Termino de regar nossa plantinha da felicidade e cruzo a sala a caminho da porta da frente, me segurando para não olhar o homem que encontrei dormindo no sofá, mas é impossível. Por que nunca se lembra de pegar uma coberta? Por que nunca coloca a porcaria de uma camisa? Por que tinha que ser tão bonito?
Imagino, pelas olheiras escuras ao redor dos olhos e o semblante mais abatido que o normal, que não tenha dormido quase nada noite passada e sei que a culpa é minha. Não estou facilitando as coisas.

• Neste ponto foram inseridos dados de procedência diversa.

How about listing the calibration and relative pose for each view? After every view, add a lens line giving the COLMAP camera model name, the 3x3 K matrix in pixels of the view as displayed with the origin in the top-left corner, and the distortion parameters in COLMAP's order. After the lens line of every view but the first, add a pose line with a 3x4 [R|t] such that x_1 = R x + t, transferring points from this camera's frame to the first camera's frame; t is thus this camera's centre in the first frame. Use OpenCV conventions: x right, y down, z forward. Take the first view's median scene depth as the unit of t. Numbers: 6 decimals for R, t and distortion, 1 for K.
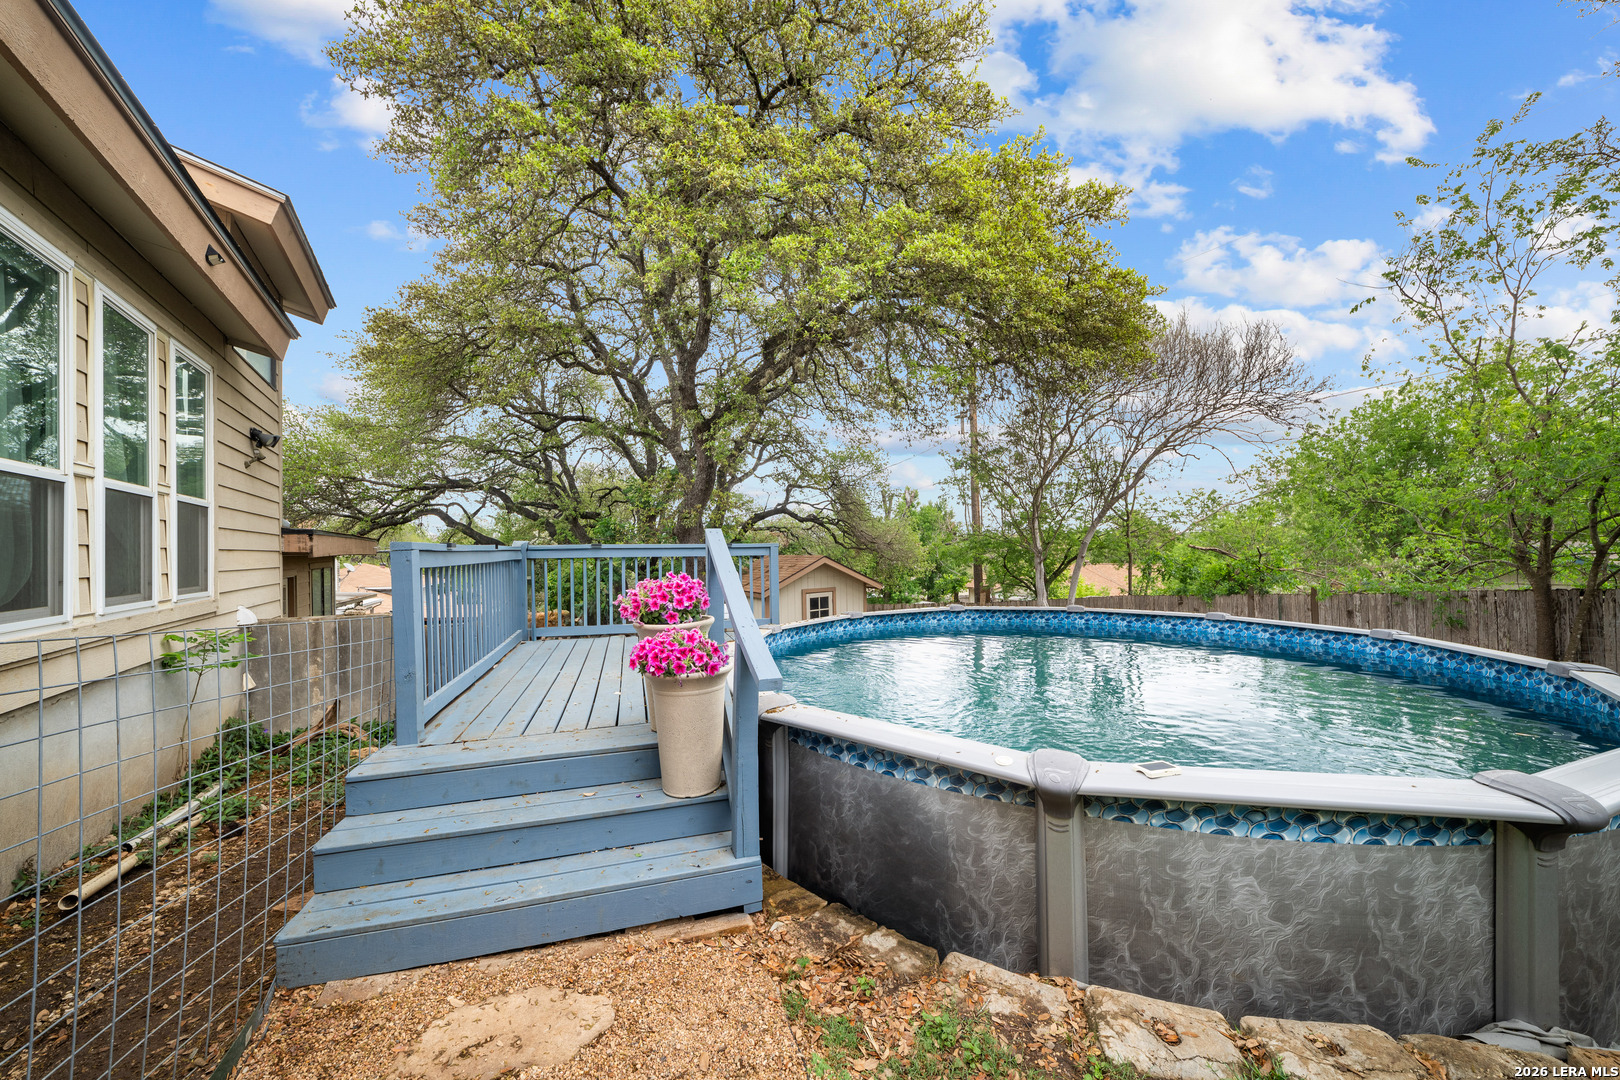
lens RADIAL K [[564.3, 0, 811.9], [0, 564.3, 545.3], [0, 0, 1]] dist [-0.005172, -0.001829]
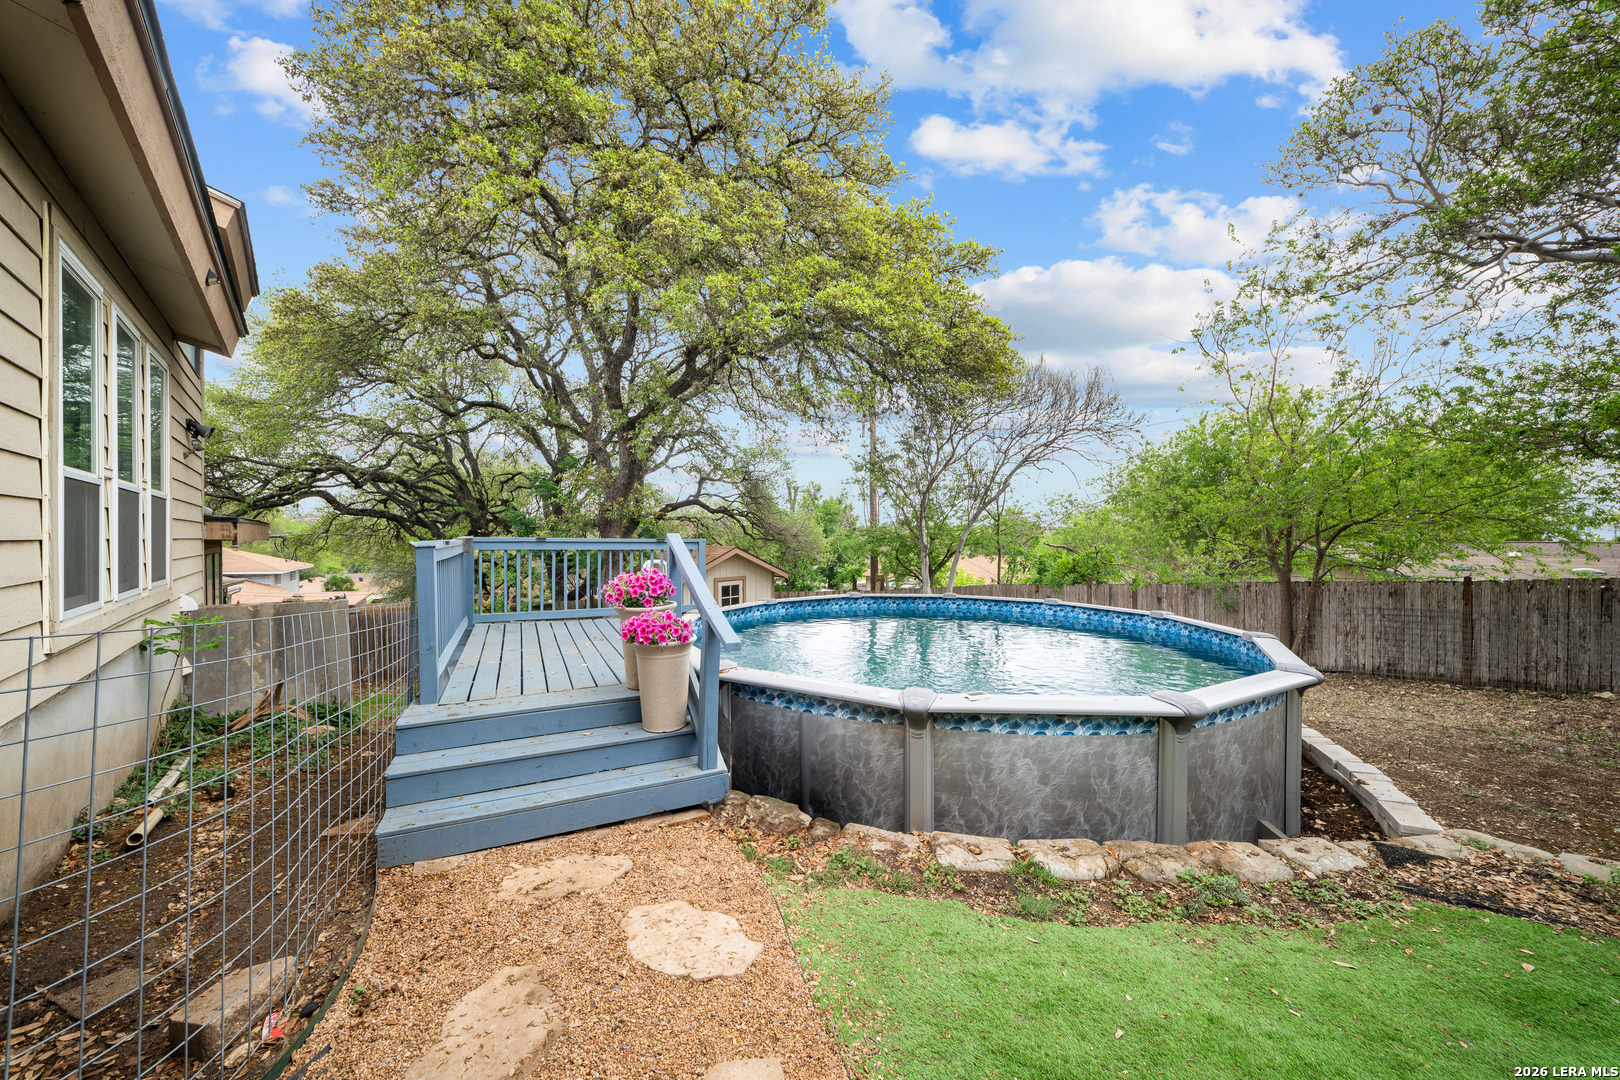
lens RADIAL K [[564.3, 0, 803.3], [0, 564.3, 534.6], [0, 0, 1]] dist [-0.005172, -0.001829]
pose [[0.987293, 0.017005, 0.157998, -0.046336], [-0.017559, 0.999844, 0.002111, -0.018995], [-0.157937, -0.004859, 0.987437, -0.174949]]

Dou meia-volta, solto Charlote em cima da mesa da cozinha, e abro os armários, sentindo meus olhos arderem. Esfrego ambos com as mangas da blusa de tricô laranja e preparo um café, pensando em tudo que está acontecendo e no que eu decidi fazer depois que o coloquei para fora do meu quarto ontem. Tenho que seguir em frente. Nem que seja chorando pelo caminho. Sei que é muito egoísta da minha parte querer acordá-lo sabendo que faltam apenas quarenta minutos para que o despertador do seu celular toque, mas não terei paz de espírito se não conversarmos antes que eu saia de casa para mudar o rumo da minha história outra vez e, se quiser pegar o diabo sozinho, preciso sair agora.

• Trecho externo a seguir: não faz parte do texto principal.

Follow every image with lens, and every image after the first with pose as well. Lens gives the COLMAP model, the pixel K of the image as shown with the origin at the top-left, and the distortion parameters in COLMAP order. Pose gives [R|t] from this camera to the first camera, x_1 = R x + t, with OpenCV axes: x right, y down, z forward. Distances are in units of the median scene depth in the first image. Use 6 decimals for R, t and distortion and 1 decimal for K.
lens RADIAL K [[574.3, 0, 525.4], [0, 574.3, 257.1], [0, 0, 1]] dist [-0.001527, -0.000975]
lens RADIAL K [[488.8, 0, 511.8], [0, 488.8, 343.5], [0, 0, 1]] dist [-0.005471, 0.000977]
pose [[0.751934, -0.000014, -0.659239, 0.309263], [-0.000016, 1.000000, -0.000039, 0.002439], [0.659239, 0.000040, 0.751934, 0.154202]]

Seco o rosto, que agora vive mais molhado que minhas calcinhas, e cutuco seu ombro com delicadeza.
— Posso falar com você? — pergunto assim que seus olhos sonolentos se abrem.
Ele assente e se senta no sofá.
Meus olhos desobedientes ignoram as ordens do meu cérebro e se aproveitam do momento para descerem em câmera lenta do rosto para o seu corpo. Forte, impetuoso, definido, viril... — eu poderia continuar até setembro porque aparentemente meu cérebro se distraiu e continua procurando por mais adjetivos para que eu possa discorrer sobre o quanto esse homem é um gostoso.
— O que quer me falar?
— Café? — Estico a caneca tentando ganhar um tempo.
Tudo que eu mais queria era que suas mãos agarrassem minha cintura e me colocassem em seu colo para que pudesse me agradecer com um bom beijo, mas uma delas esfrega o rosto, e a outra se estica para pegar a caneca.
Para o que eu quero, o príncipe usa apenas palavras.
— Obrigado. — agradece, tomando um gole.
Como meus olhos não saíram dos dele, noto quando termina de acordar e se lembra de que não ando muito amigável ultimamente. Eles se estreitam.
—Tinha veneno? — O canto esquerdo do lábio se erguendo em um meio sorriso traz uma expressão divertida ao seu rosto, mas o tom que fica ainda mais rouco pela manhã não esconde a mágoa.
Nego.
— É um pedido de desculpas por eu andar me comportando como alguém que tem o direito de proibir você de viver sua vida.
Só beba minha bandeira branca e cala essa boca.
— Pode incluir no pacote eu ter empurrado seu peito e gritado em seu rosto.
Seus olhos se chateiam.
Será que me esqueci de alguma coisa? Oh, sim.
— Eu também não devia tê-lo expulsado do meu quarto, sendo que é o dono do apartamento.
— Não se desculpe. — pede, ainda mais chateado. — Se eu estivesse no seu lugar, também não teria reagido bem ao que aconteceu.
Batam palmas para o eufemismo do ano!
— Se estivesse no meu lugar, você teria derrubado o Souza's Pallace — brinco, me obrigando a sorrir.
— É... — concorda, tomando mais um gole de café. — Vai sair? — Observa a bolsa no meu ombro com interesse.